Oral bisphosphonates and calcium should be taken at least 2 hours apart, because the calcium can reduce the absorption of bisphosphonate.
Bisphosphonates and calcium can protect the weak parts of bone that cause deformity and are at high risk for being fractured.
If a patient has previously had kidney stones, they should talk to their physician before increasing their intake of calcium and vitamin D.
Surgery for Paget's disease
Surgery may be necessary if there is a significant bone deformity or a break in the bone.
Fractures are most common in the femur, or thigh bone and the tibia, or shin bone.
They are usually treated with an intramedullary rod. This is a rod that is inserted into the marrow cavity in the center of the bone.
Another common surgery in patients with Paget's disease is an osteotomy. In this procedure, a wedge of bone is removed to correct a malalignment. It is often necessary when the bones of the legs become misshapen in the later stages of this disease.

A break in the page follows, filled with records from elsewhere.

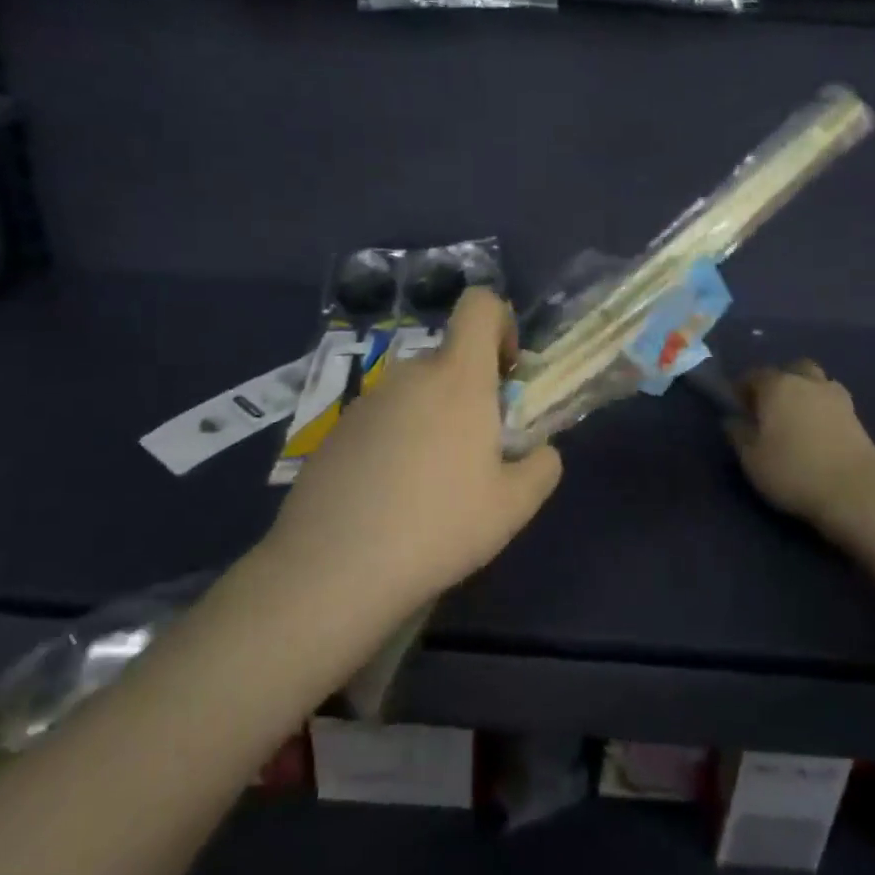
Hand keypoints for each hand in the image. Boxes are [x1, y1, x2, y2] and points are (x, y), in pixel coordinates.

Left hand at [269, 288, 562, 601]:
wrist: (333, 568)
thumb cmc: (439, 526)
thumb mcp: (514, 506)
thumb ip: (541, 466)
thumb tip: (539, 451)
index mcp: (458, 377)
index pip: (480, 305)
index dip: (502, 324)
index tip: (508, 375)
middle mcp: (409, 375)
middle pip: (450, 358)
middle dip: (472, 392)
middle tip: (478, 453)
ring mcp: (366, 401)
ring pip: (416, 392)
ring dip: (434, 419)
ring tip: (433, 485)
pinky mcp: (335, 430)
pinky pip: (382, 419)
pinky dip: (397, 441)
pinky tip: (391, 498)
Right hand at [730, 361, 874, 537]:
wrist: (856, 492)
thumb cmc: (793, 471)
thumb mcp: (752, 459)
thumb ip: (738, 434)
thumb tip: (734, 419)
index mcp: (777, 386)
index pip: (754, 375)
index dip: (742, 389)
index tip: (737, 407)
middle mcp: (808, 382)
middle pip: (792, 370)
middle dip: (779, 382)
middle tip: (770, 408)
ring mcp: (837, 397)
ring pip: (816, 383)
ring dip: (805, 393)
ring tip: (797, 420)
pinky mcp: (857, 417)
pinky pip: (833, 403)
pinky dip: (823, 410)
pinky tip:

The outlook with Paget's disease is generally good, particularly if patients receive treatment before major changes occur in the affected bones.
Preventing Paget's disease
Paget's Disease is unavoidable in most cases, but exercise can help to maintain skeletal health, avoid weight gain, and maintain joint mobility.
People with the disease should talk to their physician before starting any exercise program, because they should not put more stress than necessary on affected bones.